Problem
Substitute "Theorem" for every occurrence of "ทฤษฎีบท" in the data below, leaving all other text unchanged, and leave the pictures out of your answer.

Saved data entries
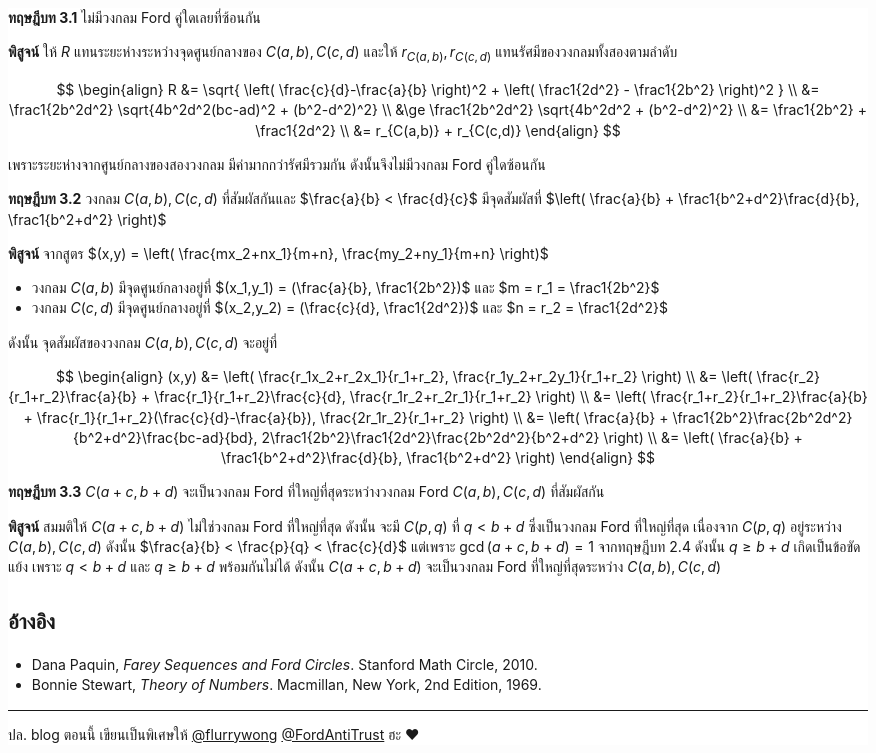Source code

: **ทฤษฎีบท 3.1** ไม่มีวงกลม Ford คู่ใดเลยที่ซ้อนกัน

**พิสูจน์** ให้ $R$ แทนระยะห่างระหว่างจุดศูนย์กลางของ $C(a,b), C(c,d)$ และให้ $r_{C(a,b)}, r_{C(c,d)}$ แทนรัศมีของวงกลมทั้งสองตามลำดับ  

$$ \begin{align}
R &= \sqrt{ \left( \frac{c}{d}-\frac{a}{b} \right)^2
          + \left( \frac1{2d^2} - \frac1{2b^2} \right)^2 } \\
    &= \frac1{2b^2d^2} \sqrt{4b^2d^2(bc-ad)^2 + (b^2-d^2)^2} \\
    &\ge \frac1{2b^2d^2} \sqrt{4b^2d^2 + (b^2-d^2)^2} \\
    &= \frac1{2b^2} + \frac1{2d^2} \\
    &= r_{C(a,b)} + r_{C(c,d)}
    \end{align} $$

เพราะระยะห่างจากศูนย์กลางของสองวงกลม มีค่ามากกว่ารัศมีรวมกัน ดังนั้นจึงไม่มีวงกลม Ford คู่ใดซ้อนกัน

**ทฤษฎีบท 3.2** วงกลม $C(a,b), C(c,d)$ ที่สัมผัสกันและ $\frac{a}{b} < \frac{d}{c}$ มีจุดสัมผัสที่ $\left( \frac{a}{b} + \frac1{b^2+d^2}\frac{d}{b}, \frac1{b^2+d^2} \right)$

**พิสูจน์** จากสูตร $(x,y) = \left( \frac{mx_2+nx_1}{m+n}, \frac{my_2+ny_1}{m+n} \right)$

- วงกลม $C(a,b)$ มีจุดศูนย์กลางอยู่ที่ $(x_1,y_1) = (\frac{a}{b}, \frac1{2b^2})$ และ $m = r_1 = \frac1{2b^2}$
- วงกลม $C(c,d)$ มีจุดศูนย์กลางอยู่ที่ $(x_2,y_2) = (\frac{c}{d}, \frac1{2d^2})$ และ $n = r_2 = \frac1{2d^2}$

ดังนั้น จุดสัมผัสของวงกลม $C(a,b), C(c,d)$ จะอยู่ที่

$$ \begin{align}
(x,y) &= \left( \frac{r_1x_2+r_2x_1}{r_1+r_2}, \frac{r_1y_2+r_2y_1}{r_1+r_2} \right) \\
      &= \left( \frac{r_2}{r_1+r_2}\frac{a}{b} + \frac{r_1}{r_1+r_2}\frac{c}{d}, \frac{r_1r_2+r_2r_1}{r_1+r_2} \right) \\
      &= \left( \frac{r_1+r_2}{r_1+r_2}\frac{a}{b} + \frac{r_1}{r_1+r_2}(\frac{c}{d}-\frac{a}{b}), \frac{2r_1r_2}{r_1+r_2} \right) \\
      &= \left( \frac{a}{b} + \frac1{2b^2}\frac{2b^2d^2}{b^2+d^2}\frac{bc-ad}{bd}, 2\frac1{2b^2}\frac1{2d^2}\frac{2b^2d^2}{b^2+d^2} \right) \\
      &= \left( \frac{a}{b} + \frac1{b^2+d^2}\frac{d}{b}, \frac1{b^2+d^2} \right)
\end{align} $$

**ทฤษฎีบท 3.3** $C(a+c, b+d)$ จะเป็นวงกลม Ford ที่ใหญ่ที่สุดระหว่างวงกลม Ford $C(a,b), C(c,d)$ ที่สัมผัสกัน

**พิสูจน์** สมมติให้ $C(a+c, b+d)$ ไม่ใช่วงกลม Ford ที่ใหญ่ที่สุด ดังนั้น จะมี $C(p,q)$ ที่ $q < b + d$ ซึ่งเป็นวงกลม Ford ที่ใหญ่ที่สุด เนื่องจาก $C(p,q)$ อยู่ระหว่าง $C(a,b), C(c,d)$ ดังนั้น $\frac{a}{b} < \frac{p}{q} < \frac{c}{d}$ แต่เพราะ $\gcd(a+c,b+d) = 1$ จากทฤษฎีบท 2.4 ดังนั้น $q \ge b + d$ เกิดเป็นข้อขัดแย้ง เพราะ $q < b + d$ และ $q \ge b + d$ พร้อมกันไม่ได้ ดังนั้น $C(a+c,b+d)$ จะเป็นวงกลม Ford ที่ใหญ่ที่สุดระหว่าง $C(a,b), C(c,d)$


## อ้างอิง

- Dana Paquin, *Farey Sequences and Ford Circles*. Stanford Math Circle, 2010.
- Bonnie Stewart, *Theory of Numbers*. Macmillan, New York, 2nd Edition, 1969.

---

ปล. blog ตอนนี้ เขียนเป็นพิเศษให้ [@flurrywong][] [@FordAntiTrust][] ฮะ ❤️


[mullika.tawonatiwas]: //facebook.com/mullika.tawonatiwas
[@flurrywong]: //twitter.com/flurrywong
[@FordAntiTrust]: //twitter.com/fordantitrust
[Project Euler]: //projecteuler.net
[problem farey]: //projecteuler.net/problem=72
[euler totient]: //en.wikipedia.org/wiki/Euler%27s_totient_function
[bezout identity]: //en.wikipedia.org/wiki/B%C3%A9zout%27s_identity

Response to this exercise
Source code

: **Theorem 3.1** ไม่มีวงกลม Ford คู่ใดเลยที่ซ้อนกัน

**พิสูจน์** ให้ $R$ แทนระยะห่างระหว่างจุดศูนย์กลางของ $C(a,b), C(c,d)$ และให้ $r_{C(a,b)}, r_{C(c,d)}$ แทนรัศมีของวงกลมทั้งสองตามลำดับ  

$$ \begin{align}
R &= \sqrt{ \left( \frac{c}{d}-\frac{a}{b} \right)^2
          + \left( \frac1{2d^2} - \frac1{2b^2} \right)^2 } \\
    &= \frac1{2b^2d^2} \sqrt{4b^2d^2(bc-ad)^2 + (b^2-d^2)^2} \\
    &\ge \frac1{2b^2d^2} \sqrt{4b^2d^2 + (b^2-d^2)^2} \\
    &= \frac1{2b^2} + \frac1{2d^2} \\
    &= r_{C(a,b)} + r_{C(c,d)}
    \end{align} $$

เพราะระยะห่างจากศูนย์กลางของสองวงกลม มีค่ามากกว่ารัศมีรวมกัน ดังนั้นจึงไม่มีวงกลม Ford คู่ใดซ้อนกัน

**Theorem 3.2** วงกลม $C(a,b), C(c,d)$ ที่สัมผัสกันและ $\frac{a}{b} < \frac{d}{c}$ มีจุดสัมผัสที่ $\left( \frac{a}{b} + \frac1{b^2+d^2}\frac{d}{b}, \frac1{b^2+d^2} \right)$

**พิสูจน์** จากสูตร $(x,y) = \left( \frac{mx_2+nx_1}{m+n}, \frac{my_2+ny_1}{m+n} \right)$

- วงกลม $C(a,b)$ มีจุดศูนย์กลางอยู่ที่ $(x_1,y_1) = (\frac{a}{b}, \frac1{2b^2})$ และ $m = r_1 = \frac1{2b^2}$
- วงกลม $C(c,d)$ มีจุดศูนย์กลางอยู่ที่ $(x_2,y_2) = (\frac{c}{d}, \frac1{2d^2})$ และ $n = r_2 = \frac1{2d^2}$

ดังนั้น จุดสัมผัสของวงกลม $C(a,b), C(c,d)$ จะอยู่ที่

$$ \begin{align}
(x,y) &= \left( \frac{r_1x_2+r_2x_1}{r_1+r_2}, \frac{r_1y_2+r_2y_1}{r_1+r_2} \right) \\
      &= \left( \frac{r_2}{r_1+r_2}\frac{a}{b} + \frac{r_1}{r_1+r_2}\frac{c}{d}, \frac{r_1r_2+r_2r_1}{r_1+r_2} \right) \\
      &= \left( \frac{r_1+r_2}{r_1+r_2}\frac{a}{b} + \frac{r_1}{r_1+r_2}(\frac{c}{d}-\frac{a}{b}), \frac{2r_1r_2}{r_1+r_2} \right) \\
      &= \left( \frac{a}{b} + \frac1{2b^2}\frac{2b^2d^2}{b^2+d^2}\frac{bc-ad}{bd}, 2\frac1{2b^2}\frac1{2d^2}\frac{2b^2d^2}{b^2+d^2} \right) \\
      &= \left( \frac{a}{b} + \frac1{b^2+d^2}\frac{d}{b}, \frac1{b^2+d^2} \right)
\end{align} $$

**Theorem 3.3** $C(a+c, b+d)$ จะเป็นวงกลม Ford ที่ใหญ่ที่สุดระหว่างวงกลม Ford $C(a,b), C(c,d)$ ที่สัมผัสกัน

**พิสูจน์** สมมติให้ $C(a+c, b+d)$ ไม่ใช่วงกลม Ford ที่ใหญ่ที่สุด ดังนั้น จะมี $C(p,q)$ ที่ $q < b + d$ ซึ่งเป็นวงกลม Ford ที่ใหญ่ที่สุด เนื่องจาก $C(p,q)$ อยู่ระหว่าง $C(a,b), C(c,d)$ ดังนั้น $\frac{a}{b} < \frac{p}{q} < \frac{c}{d}$ แต่เพราะ $\gcd(a+c,b+d) = 1$ จากTheorem 2.4 ดังนั้น $q \ge b + d$ เกิดเป็นข้อขัดแย้ง เพราะ $q < b + d$ และ $q \ge b + d$ พร้อมกันไม่ได้ ดังนั้น $C(a+c,b+d)$ จะเป็นวงกลม Ford ที่ใหญ่ที่สุดระหว่าง $C(a,b), C(c,d)$


## อ้างอิง

- Dana Paquin, *Farey Sequences and Ford Circles*. Stanford Math Circle, 2010.
- Bonnie Stewart, *Theory of Numbers*. Macmillan, New York, 2nd Edition, 1969.

---

ปล. blog ตอนนี้ เขียนเป็นพิเศษให้ [@flurrywong][] [@FordAntiTrust][] ฮะ ❤️


[mullika.tawonatiwas]: //facebook.com/mullika.tawonatiwas
[@flurrywong]: //twitter.com/flurrywong
[@FordAntiTrust]: //twitter.com/fordantitrust
[Project Euler]: //projecteuler.net
[problem farey]: //projecteuler.net/problem=72
[euler totient]: //en.wikipedia.org/wiki/Euler%27s_totient_function
[bezout identity]: //en.wikipedia.org/wiki/B%C3%A9zout%27s_identity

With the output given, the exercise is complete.